=== Begin Enclosure ===

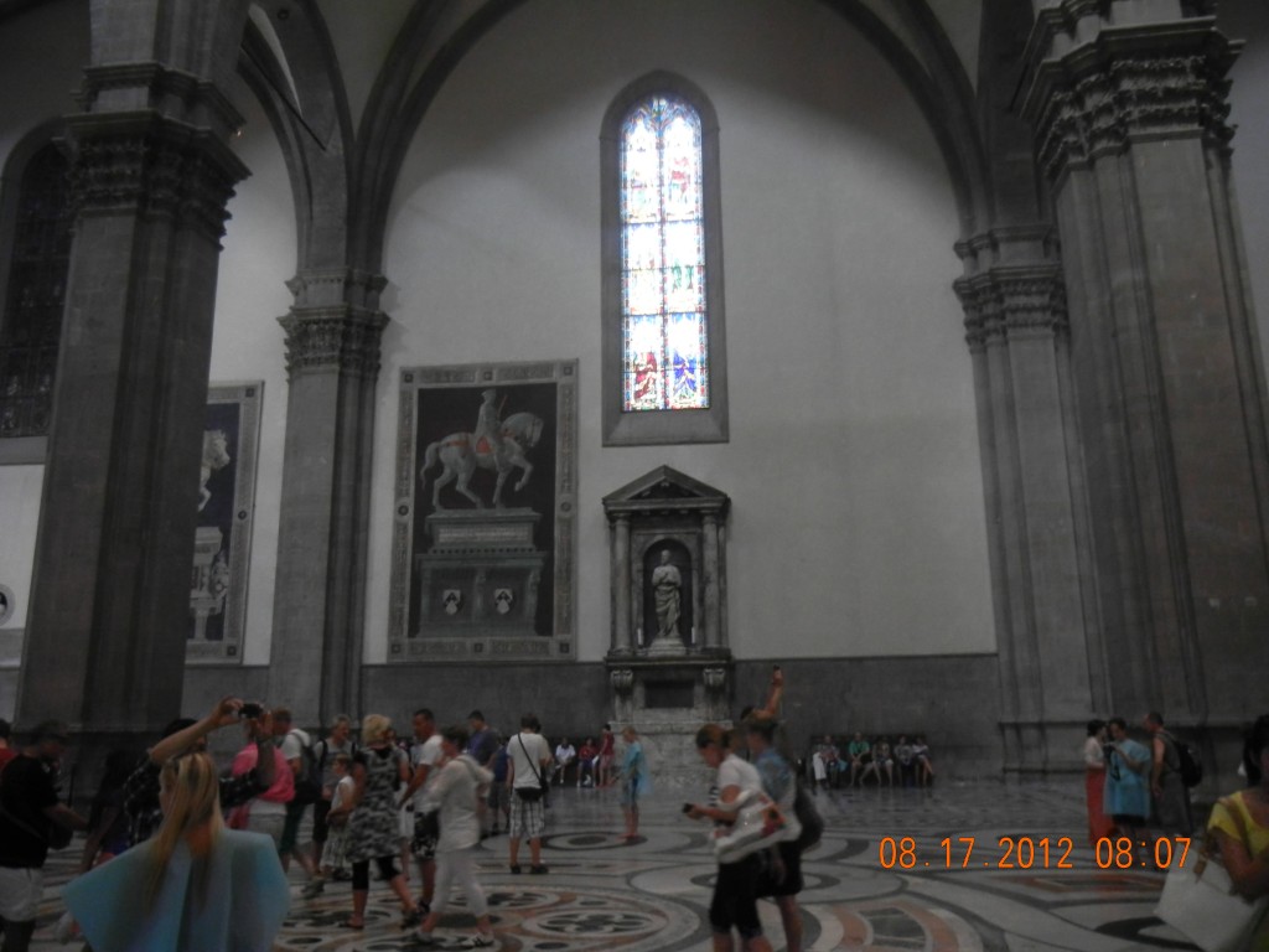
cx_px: 634
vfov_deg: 46.8
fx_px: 1100
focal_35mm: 30
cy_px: 476
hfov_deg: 60.0
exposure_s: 1/5.1
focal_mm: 5.4
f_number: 3.5
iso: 200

=== End Enclosure ===

* **Exercise prompt**: Would you set down the records exactly, with no pictures included?

* **Task output**:
cx_px: 634
vfov_deg: 46.8
fx_px: 1100
focal_35mm: 30
cy_px: 476
hfov_deg: 60.0
exposure_s: 1/5.1
focal_mm: 5.4
f_number: 3.5
iso: 200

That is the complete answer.